Brainstorming Ideas

Here are some brainstorming activities and techniques we find to be effective especially when we’re stuck or hesitant to start a project:

Writing Down Ideas:

Writing down all your ideas in one place to compare and contrast them is a good idea. If you have a collection of notes on your topic, read over them and pick out the pieces of information that stand out most to you, then rewrite them on a new sheet of paper so you have a grasp of what is most interesting to you.


Force someone who isn’t interested in your topic (or, better yet, someone who is, if you can find one) to listen to all your ideas. This is a good way to figure out which of your many leads you may want to follow because you will likely naturally blab the most about the one you have most evidence on and passion about. Also, if the person you talk to is in the same class you can help each other with ideas.

Following an Idea:

Try following your first idea to its conclusion. Force it when it seems like a stretch. You will probably not end up using it if it turns out to be imperfect, but it will still break the ice, build your confidence on your topic, provide a possible fallback, or show you where you can’t go.


        Depending on the topic of the writing assignment, research may be a useful way to brainstorm. If you are asked to write about a literary novel, learning about the context in which it was written may provide valuable insight to your analysis. Also, understanding why the author wrote certain ideas or arguments into their text may sway you in one direction or the other if you are writing a persuasive essay. For an essay on a broader topic, find current news events that you can relate to your analysis or use to strengthen your position in an argument.

Continuous Writing:

        Even if you think you have run out of ideas, keep writing. It does not disadvantage you at all, even if you think your thoughts are not coherent or even related. Write when you are tired. Write when you are bored. Write when you think you have nothing left to say.

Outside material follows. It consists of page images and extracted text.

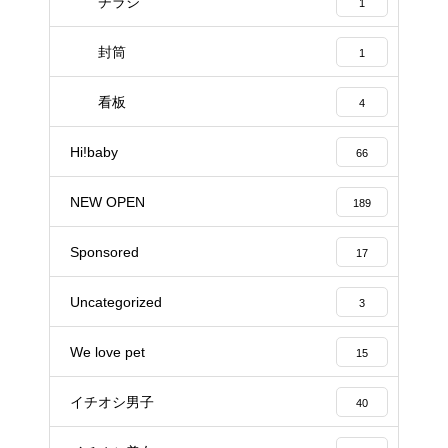
チラシ
1
封筒
1
看板
4
Hi!baby
66
NEW OPEN
189
Sponsored
17
Uncategorized
3
We love pet
15
イチオシ男子
40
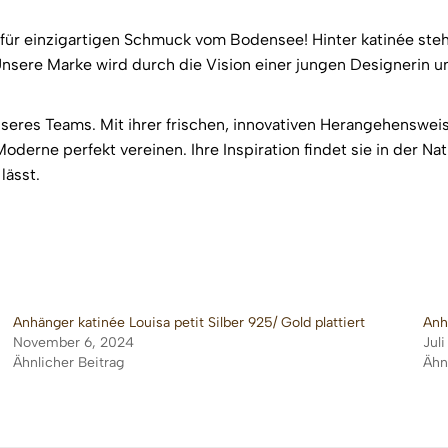
ür einzigartigen Schmuck vom Bodensee! Hinter katinée steht
nsere Marke wird durch die Vision einer jungen Designerin u
seres Teams. Mit ihrer frischen, innovativen Herangehensweise
erne perfekt vereinen. Ihre Inspiration findet sie in der Na
lässt.
Anhänger katinée Louisa petit Silber 925/ Gold plattiert
Anh
November 6, 2024
Jul
Ähnlicher Beitrag
Ähn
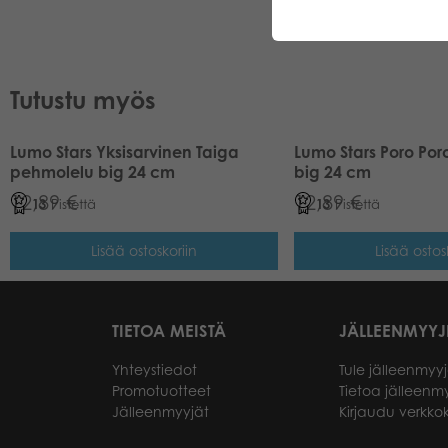
Tutustu myös
Lumo Stars Yksisarvinen Taiga
Lumo Stars Poro Po
pehmolelu big 24 cm
big 24 cm
12,89
€
12,89
€
13
Pistettä
13
Pistettä
Lisää ostoskoriin
Lisää ostos
TIETOA MEISTÄ
JÄLLEENMYYJ
Yhteystiedot
Tule jälleenmyyj
Promotuotteet
Tietoa jälleenmy
Jälleenmyyjät
Kirjaudu verkk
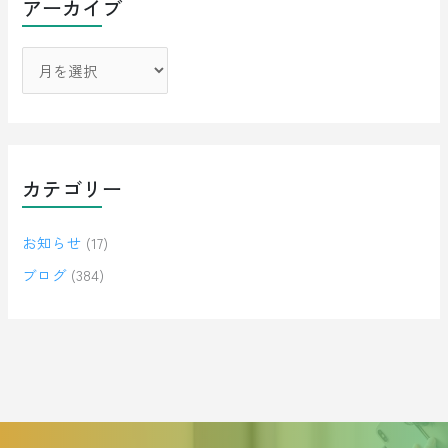
アーカイブ
カテゴリー
お知らせ
(17)
ブログ
(384)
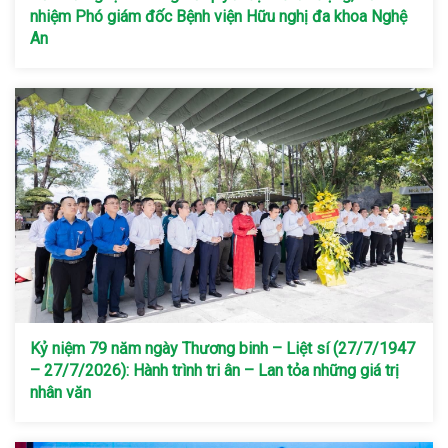
nhiệm Phó giám đốc Bệnh viện Hữu nghị đa khoa Nghệ
An
Kỷ niệm 79 năm ngày Thương binh – Liệt sí (27/7/1947
– 27/7/2026): Hành trình tri ân – Lan tỏa những giá trị
nhân văn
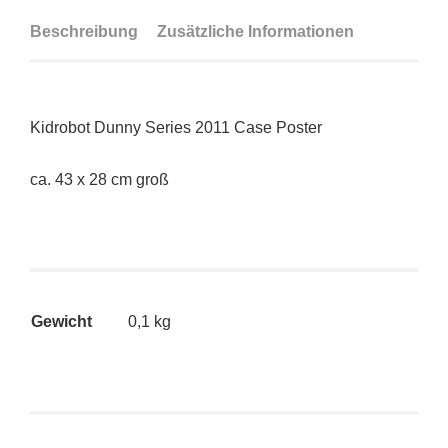
Beschreibung
Zusätzliche Informationen
Kidrobot Dunny Series 2011 Case Poster
ca. 43 x 28 cm groß
Gewicht
0,1 kg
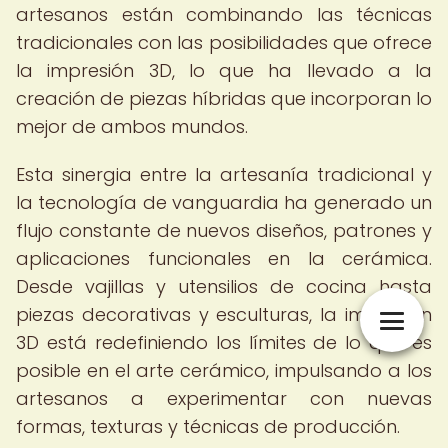
artesanos están combinando las técnicas
tradicionales con las posibilidades que ofrece
la impresión 3D, lo que ha llevado a la
creación de piezas híbridas que incorporan lo
mejor de ambos mundos.
Esta sinergia entre la artesanía tradicional y
la tecnología de vanguardia ha generado un
flujo constante de nuevos diseños, patrones y
aplicaciones funcionales en la cerámica.
Desde vajillas y utensilios de cocina hasta
piezas decorativas y esculturas, la impresión
3D está redefiniendo los límites de lo que es
posible en el arte cerámico, impulsando a los
artesanos a experimentar con nuevas
formas, texturas y técnicas de producción.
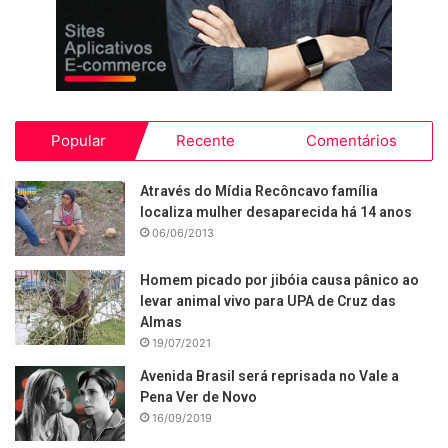
Popular
Recente
Comentários
Através do Mídia Recôncavo família
localiza mulher desaparecida há 14 anos
06/06/2013
Homem picado por jibóia causa pânico ao
levar animal vivo para UPA de Cruz das
Almas
19/07/2021
Avenida Brasil será reprisada no Vale a
Pena Ver de Novo
16/09/2019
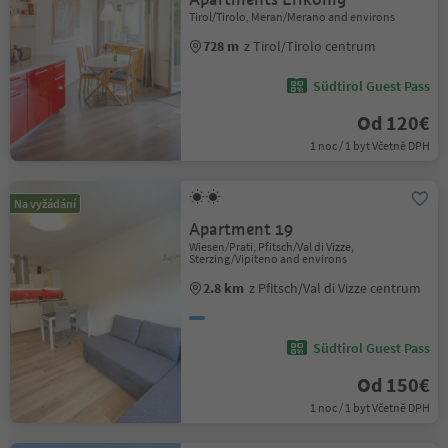
Tirol/Tirolo, Meran/Merano and environs
728 m
z Tirol/Tirolo centrum
Südtirol Guest Pass
Od 120€
1 noc / 1 byt Včetně DPH
Na vyžádání
Apartment 19
Wiesen/Prati, Pfitsch/Val di Vizze,
Sterzing/Vipiteno and environs
2.8 km
z Pfitsch/Val di Vizze centrum
Südtirol Guest Pass
Od 150€
1 noc / 1 byt Včetně DPH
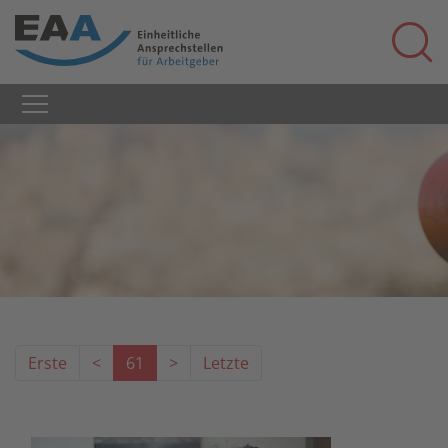
Erste
<
61
>
Letzte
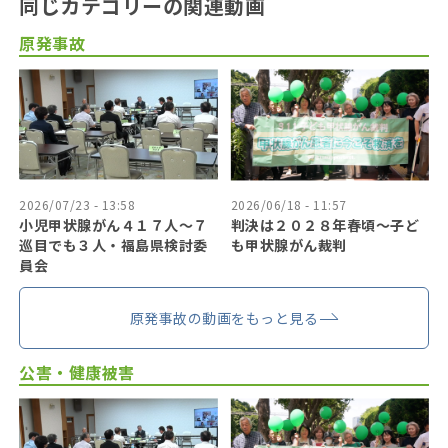
同じカテゴリーの関連動画
原発事故
2026/07/23 - 13:58
2026/06/18 - 11:57
小児甲状腺がん４１７人〜７
判決は２０２８年春頃〜子ど
巡目でも３人・福島県検討委
も甲状腺がん裁判
員会
原発事故の動画をもっと見る
公害・健康被害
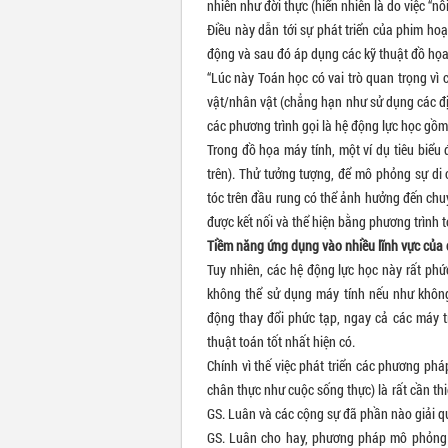
nhiên như đời thực (hiển nhiên là do việc “nối”
Điều này dẫn tới sự phát triển của phim ho
động và sau đó áp dụng các kỹ thuật đồ họa
“Lúc này Toán học có vai trò quan trọng vì
vật/nhân vật (chẳng hạn như sử dụng các địn
các phương trình gọi là hệ động lực học gồm
Trong đồ họa máy tính, một ví dụ tiêu biểu
trên). Thử tưởng tượng, để mô phỏng sự di 
tóc trên đầu rung có thể ảnh hưởng đến chu
được kết nối và thể hiện bằng phương trình t
Tiềm năng ứng dụng vào nhiều lĩnh vực của 
Tuy nhiên, các hệ động lực học này rất phứ
không thể sử dụng máy tính nếu như không 
động thay đổi phức tạp, ngay cả các máy tí
thuật toán tốt nhất hiện có.
Chính vì thế việc phát triển các phương ph
chân thực như cuộc sống thực) là rất cần thiế
GS. Luân và các cộng sự đã phần nào giải qu
GS. Luân cho hay, phương pháp mô phỏng 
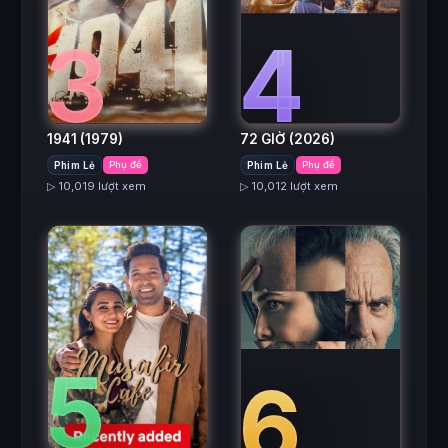
3
4
1941
(1979)
72 GIỜ
(2026)
Phim Lẻ
Phụ đề
Phim Lẻ
Phụ đề
▷ 10,019 lượt xem
▷ 10,012 lượt xem
5
6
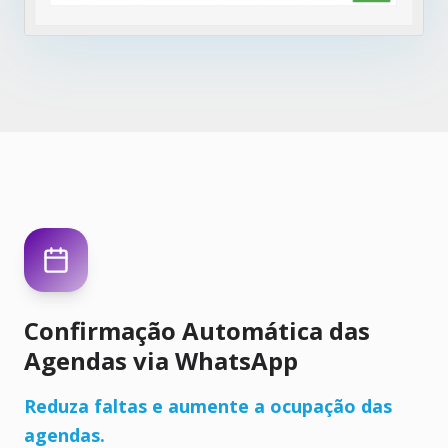
Confirmação Automática das
Agendas via WhatsApp
Reduza faltas e aumente a ocupação das
agendas.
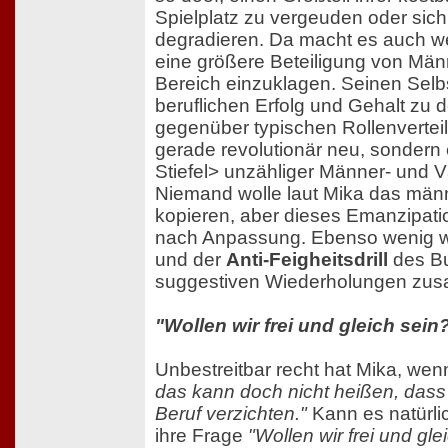
Spielplatz zu vergeuden oder si
degradieren. Da macht es auch wen
eine größere Beteiligung von Män
Bereich einzuklagen. Seinen Selb
beruflichen Erfolg und Gehalt zu de
gegenüber typischen Rollenvertei
gerade revolutionär neu, sondern 
Stiefel> unzähliger Männer- und 
Niemand wolle laut Mika das män
kopieren, aber dieses Emanzipatio
nach Anpassung. Ebenso wenig w
und der
Anti-Feigheitsdrill
des Bu
suggestiven Wiederholungen zu
"Wollen wir frei und gleich sein
Unbestreitbar recht hat Mika, wenn
das kann doch nicht heißen, dass
Beruf verzichten."
Kann es natürlic
ihre Frage
"Wollen wir frei und gle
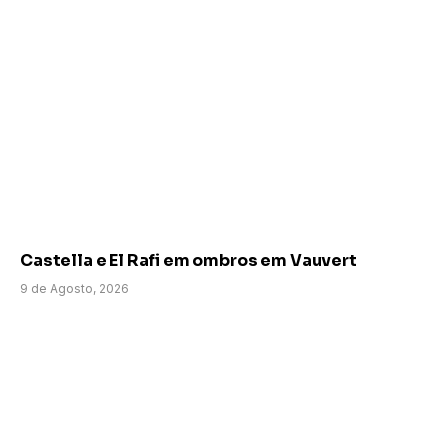
Castella e El Rafi em ombros em Vauvert
9 de Agosto, 2026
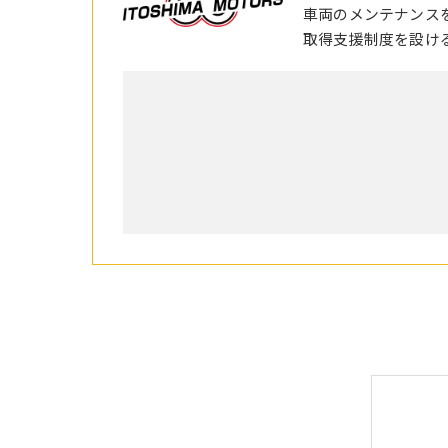
車両のメンテナンス
取得支援制度を設け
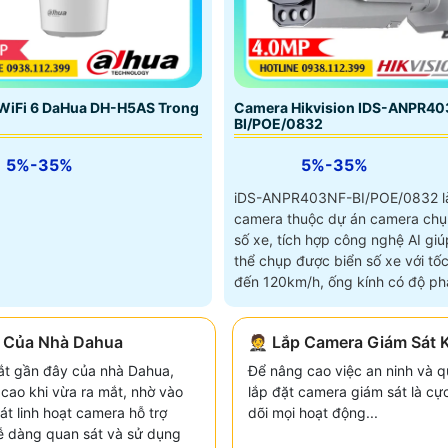
Camera Hikvision IDS-ANPR40
WiFi 6 DaHua DH-H5AS Trong
BI/POE/0832
5%-35%
5%-35%
iDS-ANPR403NF-BI/POE/0832 l
camera thuộc dự án camera chụ
số xe, tích hợp công nghệ AI giú
thể chụp được biển số xe với tốc
đến 120km/h, ống kính có độ phâ
4
o Của Nhà Dahua
🤵 Lắp Camera Giám Sát 
t gần đây của nhà Dahua,
Để nâng cao việc an ninh và qu
cao khi vừa ra mắt, nhờ vào
lắp đặt camera giám sát là cự
t linh hoạt camera hỗ trợ
dõi mọi hoạt động...
ễ dàng quan sát và sử dụng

When you come back to your paper later, you may find that you actually have written from a perspective that you would not normally have.  

Word Map:

        You may perceive drawing to be an act that should be relegated to your much younger years, but it is still very relevant today. As a writer, writing down important words or ideas on paper can be extremely helpful. Visualizing your thoughts gives them agency that is more concrete than when they remain in your head. Being able to physically see the random words and concepts you associate with your paper’s topic helps you efficiently organize your paper. You can move ideas around and test how they fit together; in connecting these ideas, you may find relationships between thoughts that had originally seemed completely unrelated.

Thesis First:

        Many people tend to take an inductive approach in beginning an assignment by gathering the evidence they want to use and then creating a hypothesis that covers all of the points this information supports. Using a deductive approach instead may lead to new and exciting discoveries; try formulating a hypothesis first and then dig around for textual evidence that supports what you want to say. Rather than allowing a handful of quotes to guide your writing, force the text to align with what you want to say.